TASK TO COMPLETE:
Would you write out every entry exactly, but without the pictures?

DATA EXTRACT:
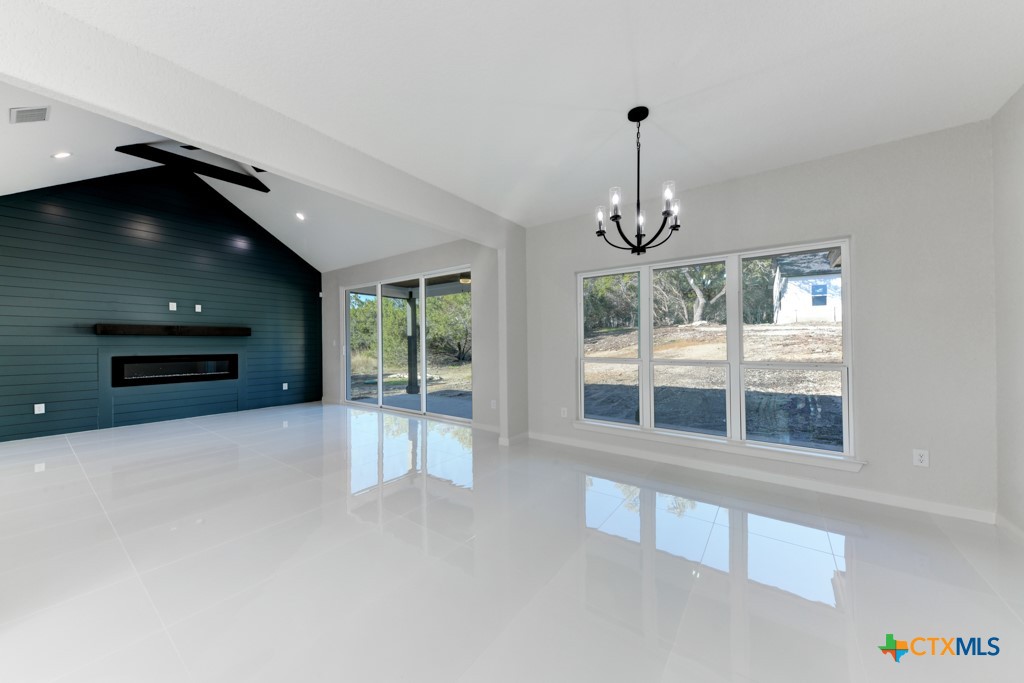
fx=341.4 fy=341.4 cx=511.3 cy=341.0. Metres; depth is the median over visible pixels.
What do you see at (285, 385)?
wall outlet
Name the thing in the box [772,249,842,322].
neighboring house
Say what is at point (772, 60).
ceiling
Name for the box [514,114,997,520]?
window wall
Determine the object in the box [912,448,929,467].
wall outlet
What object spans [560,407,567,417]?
wall outlet
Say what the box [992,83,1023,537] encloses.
right wall
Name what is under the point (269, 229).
vaulted ceiling
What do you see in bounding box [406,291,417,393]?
porch post
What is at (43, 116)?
air vent
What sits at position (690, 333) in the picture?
ground
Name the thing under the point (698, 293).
tree
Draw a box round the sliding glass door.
[343,266,471,423]
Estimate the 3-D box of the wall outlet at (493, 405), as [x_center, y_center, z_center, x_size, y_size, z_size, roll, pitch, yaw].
[-0.256,0.881,4.754,0.081,0.128,0.021,0,0,37]
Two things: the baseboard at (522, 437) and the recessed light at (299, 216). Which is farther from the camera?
the recessed light at (299, 216)
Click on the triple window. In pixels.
(644, 361)
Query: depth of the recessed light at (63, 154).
3.71 m
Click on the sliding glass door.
(423, 365)
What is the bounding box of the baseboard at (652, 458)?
[526,431,991,523]
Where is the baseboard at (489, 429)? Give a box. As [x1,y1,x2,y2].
[471,421,500,433]
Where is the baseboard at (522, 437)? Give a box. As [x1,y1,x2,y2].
[499,431,529,445]
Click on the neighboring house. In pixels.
(806, 303)
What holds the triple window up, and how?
in the window wall at (576, 265)
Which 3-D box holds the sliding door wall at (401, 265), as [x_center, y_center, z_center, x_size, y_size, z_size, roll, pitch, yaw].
[-2.038,-0.153,6.105,5.080,2.845,0.168,0,0,37]
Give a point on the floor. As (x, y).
(596, 542)
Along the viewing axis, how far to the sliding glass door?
5.93 m
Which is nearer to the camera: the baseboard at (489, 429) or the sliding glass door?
the baseboard at (489, 429)
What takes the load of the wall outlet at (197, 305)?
attached to the shiplap wall at (305, 263)
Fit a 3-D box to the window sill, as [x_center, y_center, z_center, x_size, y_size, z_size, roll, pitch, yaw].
[1.698,0.973,3.363,2.500,0.083,0.096,0,0,37]
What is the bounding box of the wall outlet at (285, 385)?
[281,382,288,389]
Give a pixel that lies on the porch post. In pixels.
(411, 311)
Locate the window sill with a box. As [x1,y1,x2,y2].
[560,418,865,472]
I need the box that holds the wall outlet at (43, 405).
[34,403,45,413]
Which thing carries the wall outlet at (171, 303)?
attached to the shiplap wall at (305, 263)
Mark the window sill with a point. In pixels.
(732, 449)
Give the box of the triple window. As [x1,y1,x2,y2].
[575,237,854,465]
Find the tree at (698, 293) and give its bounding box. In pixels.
[681,263,726,323]
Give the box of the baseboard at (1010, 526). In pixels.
[996,512,1023,543]
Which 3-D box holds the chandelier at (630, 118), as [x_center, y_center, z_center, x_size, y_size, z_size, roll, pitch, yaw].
[0.825,-1.036,2.235,0.538,0.928,0.539,0,0,37]
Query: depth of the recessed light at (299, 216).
5.63 m
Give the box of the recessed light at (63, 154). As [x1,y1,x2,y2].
[51,151,71,158]
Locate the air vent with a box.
[9,105,49,123]
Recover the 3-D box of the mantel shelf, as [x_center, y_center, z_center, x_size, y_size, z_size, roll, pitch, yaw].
[-5.322,-0.181,5.536,0.198,0.139,1.852,0,0,37]
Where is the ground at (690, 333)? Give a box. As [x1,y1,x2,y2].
[581,323,842,448]
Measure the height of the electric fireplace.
0.448 m
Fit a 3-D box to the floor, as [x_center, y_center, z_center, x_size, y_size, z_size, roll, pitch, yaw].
[-2.150,1.305,2.409,9.819,0.120,7.455,0,0,37]
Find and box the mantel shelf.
[93,323,251,335]
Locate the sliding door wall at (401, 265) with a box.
[320,238,499,434]
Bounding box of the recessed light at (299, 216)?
[295,211,305,220]
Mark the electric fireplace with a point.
(175, 361)
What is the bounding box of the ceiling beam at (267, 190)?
[118,142,270,192]
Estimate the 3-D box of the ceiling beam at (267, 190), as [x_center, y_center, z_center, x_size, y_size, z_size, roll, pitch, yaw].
[-4.376,-2.486,4.827,0.197,0.274,1.603,0,0,37]
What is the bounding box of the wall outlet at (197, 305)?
[194,304,201,311]
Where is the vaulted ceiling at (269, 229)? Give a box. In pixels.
[0,80,458,269]
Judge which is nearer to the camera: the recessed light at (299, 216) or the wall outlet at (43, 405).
the wall outlet at (43, 405)
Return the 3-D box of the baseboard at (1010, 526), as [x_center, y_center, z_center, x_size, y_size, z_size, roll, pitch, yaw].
[1.646,1.188,0.128,0.015,0.089,5.367,0,0,37]
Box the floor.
[0,399,1023,682]
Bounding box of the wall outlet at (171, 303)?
[169,302,177,310]
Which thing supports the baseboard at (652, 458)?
attached to the window wall at (576, 265)
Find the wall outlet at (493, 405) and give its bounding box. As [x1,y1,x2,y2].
[490,399,496,408]
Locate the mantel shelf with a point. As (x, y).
(149, 327)
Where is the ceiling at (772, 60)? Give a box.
[47,0,1023,223]
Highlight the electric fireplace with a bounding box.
[110,353,238,385]
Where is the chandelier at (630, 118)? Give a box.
[595,105,681,254]
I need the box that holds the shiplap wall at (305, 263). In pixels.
[0,167,320,441]
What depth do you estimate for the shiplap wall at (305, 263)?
5.20 m

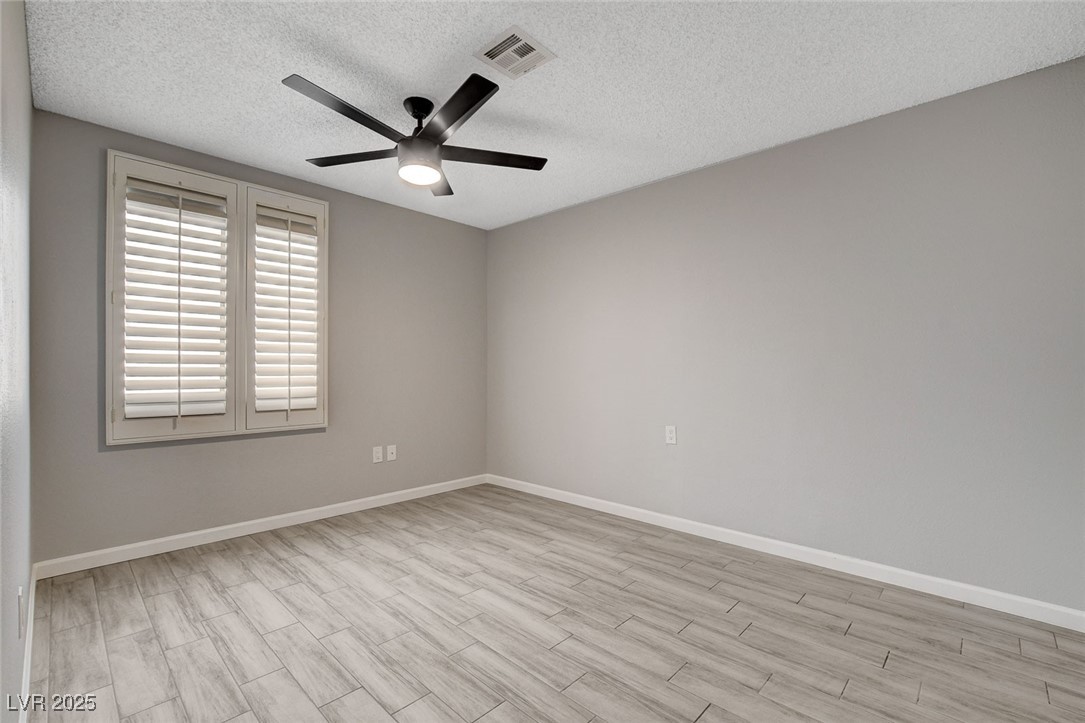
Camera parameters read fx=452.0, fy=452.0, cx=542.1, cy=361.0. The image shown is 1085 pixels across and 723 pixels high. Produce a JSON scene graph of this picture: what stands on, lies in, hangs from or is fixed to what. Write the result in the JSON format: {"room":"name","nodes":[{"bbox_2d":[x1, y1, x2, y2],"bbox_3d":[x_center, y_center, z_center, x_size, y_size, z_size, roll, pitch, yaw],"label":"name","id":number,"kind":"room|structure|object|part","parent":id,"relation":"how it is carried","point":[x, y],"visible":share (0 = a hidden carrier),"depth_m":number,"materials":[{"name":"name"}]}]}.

EXERCISE OUTPUT:
fx=341.4 fy=341.4 cx=511.3 cy=341.0. Metres; depth is the median over visible pixels.
What do you see at (285, 385)?
wall outlet
Name the thing in the box [772,249,842,322].
neighboring house
Say what is at point (772, 60).
ceiling
Name for the box [514,114,997,520]?
window wall
Determine the object in the box [912,448,929,467].
wall outlet
What object spans [560,407,567,417]?
wall outlet
Say what the box [992,83,1023,537] encloses.
right wall
Name what is under the point (269, 229).
vaulted ceiling
What do you see in bounding box [406,291,417,393]?
porch post
What is at (43, 116)?
air vent
What sits at position (690, 333) in the picture?
ground
Name the thing under the point (698, 293).
tree
Draw a box round the sliding glass door.
[343,266,471,423]
Estimate the 3-D box of the wall outlet at (493, 405), as [x_center, y_center, z_center, x_size, y_size, z_size, roll, pitch, yaw].
[-0.256,0.881,4.754,0.081,0.128,0.021,0,0,37]
Two things: the baseboard at (522, 437) and the recessed light at (299, 216). Which is farther from the camera?
the recessed light at (299, 216)
Click on the triple window. In pixels.
(644, 361)
Query: depth of the recessed light at (63, 154).
3.71 m
Click on the sliding glass door.
(423, 365)
What is the bounding box of the baseboard at (652, 458)?
[526,431,991,523]
Where is the baseboard at (489, 429)? Give a box. As [x1,y1,x2,y2].
[471,421,500,433]
Where is the baseboard at (522, 437)? Give a box. As [x1,y1,x2,y2].
[499,431,529,445]
Click on the neighboring house. In pixels.
(806, 303)
What holds the triple window up, and how?
in the window wall at (576, 265)
Which 3-D box holds the sliding door wall at (401, 265), as [x_center, y_center, z_center, x_size, y_size, z_size, roll, pitch, yaw].
[-2.038,-0.153,6.105,5.080,2.845,0.168,0,0,37]
Give a point on the floor. As (x, y).
(596, 542)
Along the viewing axis, how far to the sliding glass door?
5.93 m
Which is nearer to the camera: the baseboard at (489, 429) or the sliding glass door?
the baseboard at (489, 429)
What takes the load of the wall outlet at (197, 305)?
attached to the shiplap wall at (305, 263)
Fit a 3-D box to the window sill, as [x_center, y_center, z_center, x_size, y_size, z_size, roll, pitch, yaw].
[1.698,0.973,3.363,2.500,0.083,0.096,0,0,37]
What is the bounding box of the wall outlet at (285, 385)?
[281,382,288,389]
Give a pixel that lies on the porch post. In pixels.
(411, 311)
Locate the window sill with a box. As [x1,y1,x2,y2].
[560,418,865,472]
I need the box that holds the wall outlet at (43, 405).
[34,403,45,413]
Which thing carries the wall outlet at (171, 303)?
attached to the shiplap wall at (305, 263)
Mark the window sill with a point. In pixels.
(732, 449)
Give the box of the triple window. As [x1,y1,x2,y2].
[575,237,854,465]
Find the tree at (698, 293) and give its bounding box. In pixels.
[681,263,726,323]
Give the box of the baseboard at (1010, 526). In pixels.
[996,512,1023,543]
Which 3-D box holds the chandelier at (630, 118), as [x_center, y_center, z_center, x_size, y_size, z_size, roll, pitch, yaw].
[0.825,-1.036,2.235,0.538,0.928,0.539,0,0,37]
Query: depth of the recessed light at (299, 216).
5.63 m
Give the box of the recessed light at (63, 154). As [x1,y1,x2,y2].
[51,151,71,158]
Locate the air vent with a box.
[9,105,49,123]
Recover the 3-D box of the mantel shelf, as [x_center, y_center, z_center, x_size, y_size, z_size, roll, pitch, yaw].
[-5.322,-0.181,5.536,0.198,0.139,1.852,0,0,37]
Where is the ground at (690, 333)? Give a box. As [x1,y1,x2,y2].
[581,323,842,448]
Measure the height of the electric fireplace.
0.448 m
Fit a 3-D box to the floor, as [x_center, y_center, z_center, x_size, y_size, z_size, roll, pitch, yaw].
[-2.150,1.305,2.409,9.819,0.120,7.455,0,0,37]
Find and box the mantel shelf.
[93,323,251,335]
Locate the sliding door wall at (401, 265) with a box.
[320,238,499,434]
Bounding box of the recessed light at (299, 216)?
[295,211,305,220]
Mark the electric fireplace with a point.
(175, 361)
What is the bounding box of the ceiling beam at (267, 190)?
[118,142,270,192]
Estimate the 3-D box of the ceiling beam at (267, 190), as [x_center, y_center, z_center, x_size, y_size, z_size, roll, pitch, yaw].
[-4.376,-2.486,4.827,0.197,0.274,1.603,0,0,37]
What is the bounding box of the wall outlet at (197, 305)?
[194,304,201,311]
Where is the vaulted ceiling at (269, 229)? Give a box. In pixels.
[0,80,458,269]
Judge which is nearer to the camera: the recessed light at (299, 216) or the wall outlet at (43, 405).
the wall outlet at (43, 405)
Return the 3-D box of the baseboard at (1010, 526), as [x_center, y_center, z_center, x_size, y_size, z_size, roll, pitch, yaw].
[1.646,1.188,0.128,0.015,0.089,5.367,0,0,37]
Box the floor.
[0,399,1023,682]
Bounding box of the wall outlet at (171, 303)?
[169,302,177,310]
Which thing supports the baseboard at (652, 458)?
attached to the window wall at (576, 265)
Find the wall outlet at (493, 405) and give its bounding box. As [x1,y1,x2,y2].
[490,399,496,408]
Locate the mantel shelf with a point. As (x, y).
(149, 327)
Where is the ceiling at (772, 60)? Give a box.
[47,0,1023,223]
Highlight the electric fireplace with a bounding box.
[110,353,238,385]
Where is the chandelier at (630, 118)? Give a box.
[595,105,681,254]
I need the box that holds the shiplap wall at (305, 263). In pixels.
[0,167,320,441]
What depth do you estimate for the shiplap wall at (305, 263)?
5.20 m

Camera parameters read fx=452.0, fy=452.0, cx=542.1, cy=361.0. The image shown is 1085 pixels across and 723 pixels high. Produce a JSON scene graph of this picture: what stands on, lies in, hangs from or is fixed to what. Write the result in the JSON format: {"room":"name","nodes":[{"bbox_2d":[x1, y1, x2, y2],"bbox_3d":[x_center, y_center, z_center, x_size, y_size, z_size, roll, pitch, yaw],"label":"name","id":number,"kind":"room|structure|object|part","parent":id,"relation":"how it is carried","point":[x, y],"visible":share (0 = a hidden carrier),"depth_m":number,"materials":[{"name":"name"}]}]}.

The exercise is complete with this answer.